### WHAT IS NEEDED
Of all the lines below, output only those starting at the one with "716 | Metizport" and ending at the one with "RUSH B (Russian", both ends included, exactly as written.

#### RECORDS FOR THE TASK ####

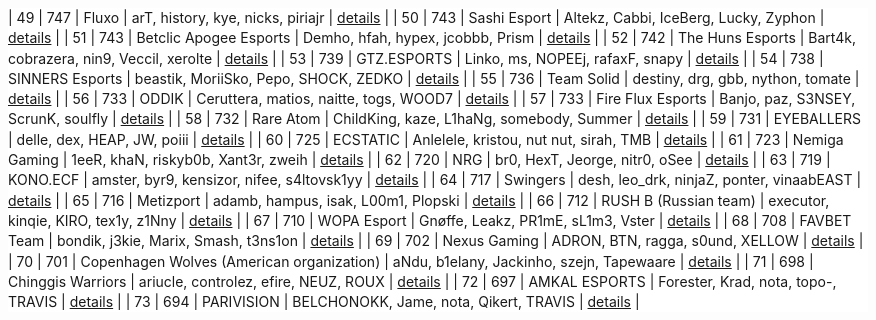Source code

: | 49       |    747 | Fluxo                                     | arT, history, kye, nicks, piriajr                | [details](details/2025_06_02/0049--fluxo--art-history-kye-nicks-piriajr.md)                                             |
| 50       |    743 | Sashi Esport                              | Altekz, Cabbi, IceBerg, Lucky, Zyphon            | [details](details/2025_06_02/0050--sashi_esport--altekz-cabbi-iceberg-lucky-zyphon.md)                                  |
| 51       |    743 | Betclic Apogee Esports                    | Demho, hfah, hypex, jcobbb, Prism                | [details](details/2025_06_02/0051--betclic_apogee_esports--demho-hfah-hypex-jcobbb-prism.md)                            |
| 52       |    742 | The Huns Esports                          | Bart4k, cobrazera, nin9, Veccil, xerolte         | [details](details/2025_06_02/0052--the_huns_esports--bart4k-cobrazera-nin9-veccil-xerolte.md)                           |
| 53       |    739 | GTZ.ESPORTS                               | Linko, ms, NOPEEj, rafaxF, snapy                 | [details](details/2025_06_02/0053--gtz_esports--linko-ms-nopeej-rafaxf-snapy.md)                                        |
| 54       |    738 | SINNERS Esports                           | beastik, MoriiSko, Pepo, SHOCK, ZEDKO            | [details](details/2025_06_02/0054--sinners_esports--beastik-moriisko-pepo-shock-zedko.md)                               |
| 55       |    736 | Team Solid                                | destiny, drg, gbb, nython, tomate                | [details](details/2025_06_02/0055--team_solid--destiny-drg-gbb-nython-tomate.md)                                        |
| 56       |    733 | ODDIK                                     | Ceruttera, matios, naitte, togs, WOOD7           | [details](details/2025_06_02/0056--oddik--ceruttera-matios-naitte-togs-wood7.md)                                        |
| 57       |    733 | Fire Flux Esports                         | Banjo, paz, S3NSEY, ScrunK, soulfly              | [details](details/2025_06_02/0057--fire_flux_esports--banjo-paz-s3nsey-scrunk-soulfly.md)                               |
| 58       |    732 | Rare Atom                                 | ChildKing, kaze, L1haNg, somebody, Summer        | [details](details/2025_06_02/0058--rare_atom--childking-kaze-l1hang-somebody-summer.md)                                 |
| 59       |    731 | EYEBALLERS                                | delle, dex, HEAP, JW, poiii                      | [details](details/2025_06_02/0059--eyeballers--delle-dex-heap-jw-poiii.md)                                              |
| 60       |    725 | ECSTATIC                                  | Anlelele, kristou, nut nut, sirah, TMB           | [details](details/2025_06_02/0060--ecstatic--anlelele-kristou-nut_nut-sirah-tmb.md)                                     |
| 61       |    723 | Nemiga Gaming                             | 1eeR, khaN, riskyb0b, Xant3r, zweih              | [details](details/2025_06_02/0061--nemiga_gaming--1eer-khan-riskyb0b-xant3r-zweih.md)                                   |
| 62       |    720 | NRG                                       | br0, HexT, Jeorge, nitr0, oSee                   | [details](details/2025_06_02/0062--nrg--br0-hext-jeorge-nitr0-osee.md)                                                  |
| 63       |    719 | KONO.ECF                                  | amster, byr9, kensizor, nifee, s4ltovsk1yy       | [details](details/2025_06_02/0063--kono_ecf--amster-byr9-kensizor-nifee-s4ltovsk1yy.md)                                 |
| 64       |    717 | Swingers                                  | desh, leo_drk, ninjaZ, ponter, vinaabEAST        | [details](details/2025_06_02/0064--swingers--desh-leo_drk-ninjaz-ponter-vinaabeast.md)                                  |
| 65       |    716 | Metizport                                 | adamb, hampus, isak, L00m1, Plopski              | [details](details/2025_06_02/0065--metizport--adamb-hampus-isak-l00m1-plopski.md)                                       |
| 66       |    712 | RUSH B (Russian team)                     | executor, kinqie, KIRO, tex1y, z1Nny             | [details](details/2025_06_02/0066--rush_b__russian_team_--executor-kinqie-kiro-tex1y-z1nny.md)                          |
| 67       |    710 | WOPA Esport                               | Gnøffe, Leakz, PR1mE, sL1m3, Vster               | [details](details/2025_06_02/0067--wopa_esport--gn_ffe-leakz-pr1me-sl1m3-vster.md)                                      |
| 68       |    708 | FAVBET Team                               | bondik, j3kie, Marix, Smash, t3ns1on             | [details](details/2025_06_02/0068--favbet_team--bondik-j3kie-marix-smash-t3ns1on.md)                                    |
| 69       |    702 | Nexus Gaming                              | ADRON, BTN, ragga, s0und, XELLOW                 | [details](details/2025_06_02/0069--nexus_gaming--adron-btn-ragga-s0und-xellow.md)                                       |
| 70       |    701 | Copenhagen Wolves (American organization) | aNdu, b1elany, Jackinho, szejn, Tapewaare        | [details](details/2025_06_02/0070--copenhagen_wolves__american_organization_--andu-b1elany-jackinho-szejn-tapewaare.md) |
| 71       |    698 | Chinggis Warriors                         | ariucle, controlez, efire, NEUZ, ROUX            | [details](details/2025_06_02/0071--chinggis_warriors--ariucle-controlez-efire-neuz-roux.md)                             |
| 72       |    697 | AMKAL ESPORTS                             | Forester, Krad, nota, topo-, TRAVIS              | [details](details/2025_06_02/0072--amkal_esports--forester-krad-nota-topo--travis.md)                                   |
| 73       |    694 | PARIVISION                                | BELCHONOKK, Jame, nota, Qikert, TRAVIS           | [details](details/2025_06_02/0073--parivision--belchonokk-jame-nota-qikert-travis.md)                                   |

####

### RESULT FOR THIS EXERCISE
| 65       |    716 | Metizport                                 | adamb, hampus, isak, L00m1, Plopski              | [details](details/2025_06_02/0065--metizport--adamb-hampus-isak-l00m1-plopski.md)                                       |
| 66       |    712 | RUSH B (Russian team)                     | executor, kinqie, KIRO, tex1y, z1Nny             | [details](details/2025_06_02/0066--rush_b__russian_team_--executor-kinqie-kiro-tex1y-z1nny.md)                          |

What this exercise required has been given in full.